» Material provided:
▬▬▬▬▬▬▬▬▬▬
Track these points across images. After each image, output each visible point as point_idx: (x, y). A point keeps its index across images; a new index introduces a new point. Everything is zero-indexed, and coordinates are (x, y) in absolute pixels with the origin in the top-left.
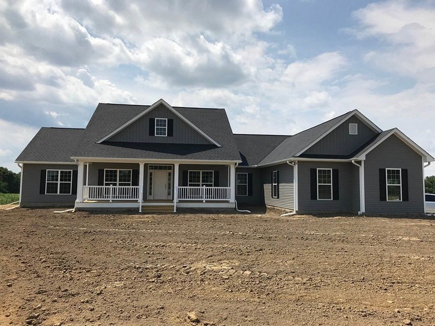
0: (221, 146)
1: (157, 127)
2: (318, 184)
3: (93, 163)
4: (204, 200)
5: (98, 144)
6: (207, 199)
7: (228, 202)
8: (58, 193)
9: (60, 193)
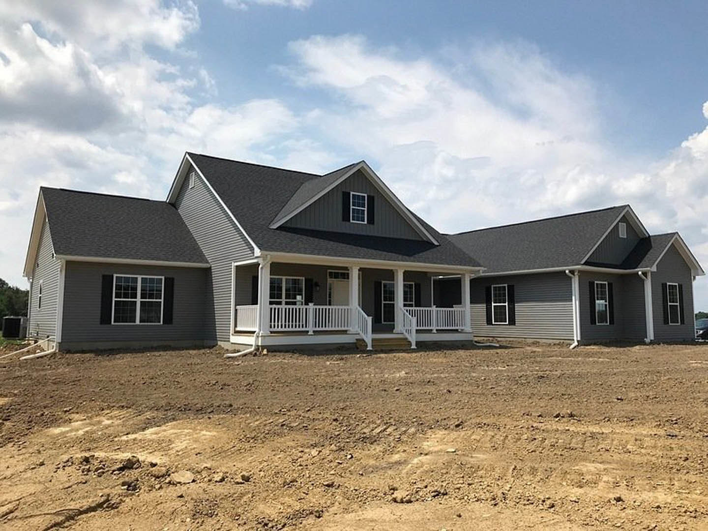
0: (438, 244)
1: (354, 207)
4: (434, 328)
5: (274, 230)
6: (437, 328)
8: (138, 322)
9: (140, 322)
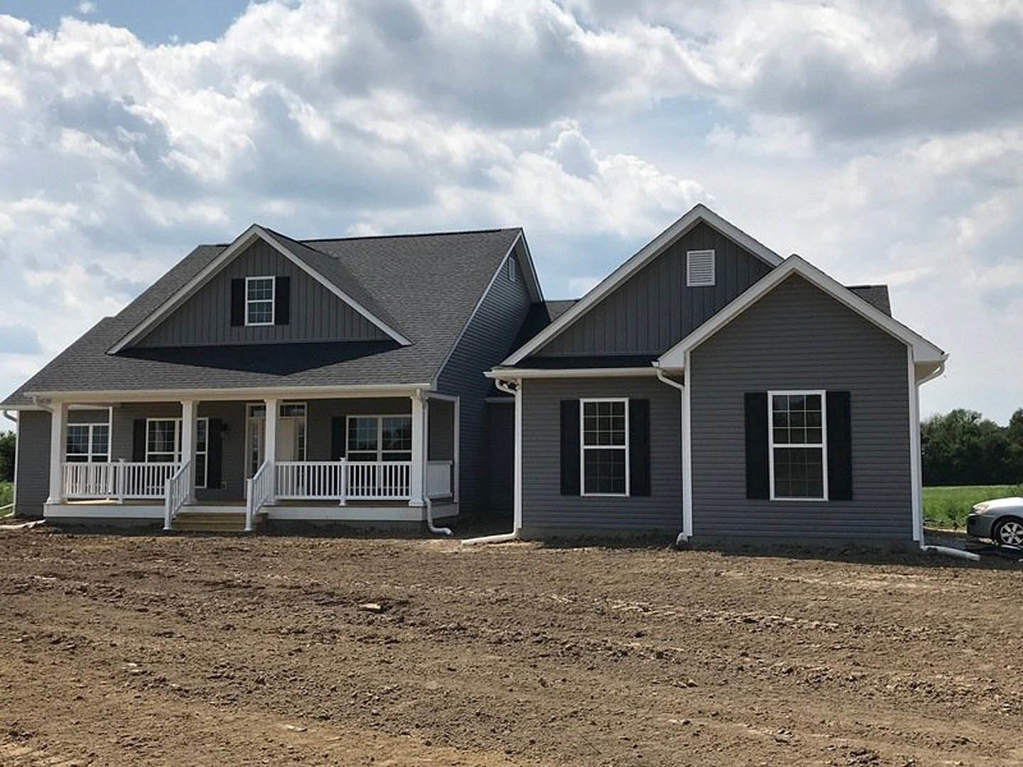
0: (407, 343)
1: (251, 301)
2: (583, 447)
3: (122, 403)
4: (342, 498)
5: (112, 355)
6: (350, 497)
7: (405, 503)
▬▬▬▬▬▬▬▬▬▬
» What this task involves: Every line from the one with "3: (93, 163)" to the end of the records above should be restated word for word, and no picture belongs in the copy.

» Task output:
3: (93, 163)
4: (204, 200)
5: (98, 144)
6: (207, 199)
7: (228, 202)
8: (58, 193)
9: (60, 193)
0: (438, 244)
1: (354, 207)
4: (434, 328)
5: (274, 230)
6: (437, 328)
8: (138, 322)
9: (140, 322)
0: (407, 343)
1: (251, 301)
2: (583, 447)
3: (122, 403)
4: (342, 498)
5: (112, 355)
6: (350, 497)
7: (405, 503)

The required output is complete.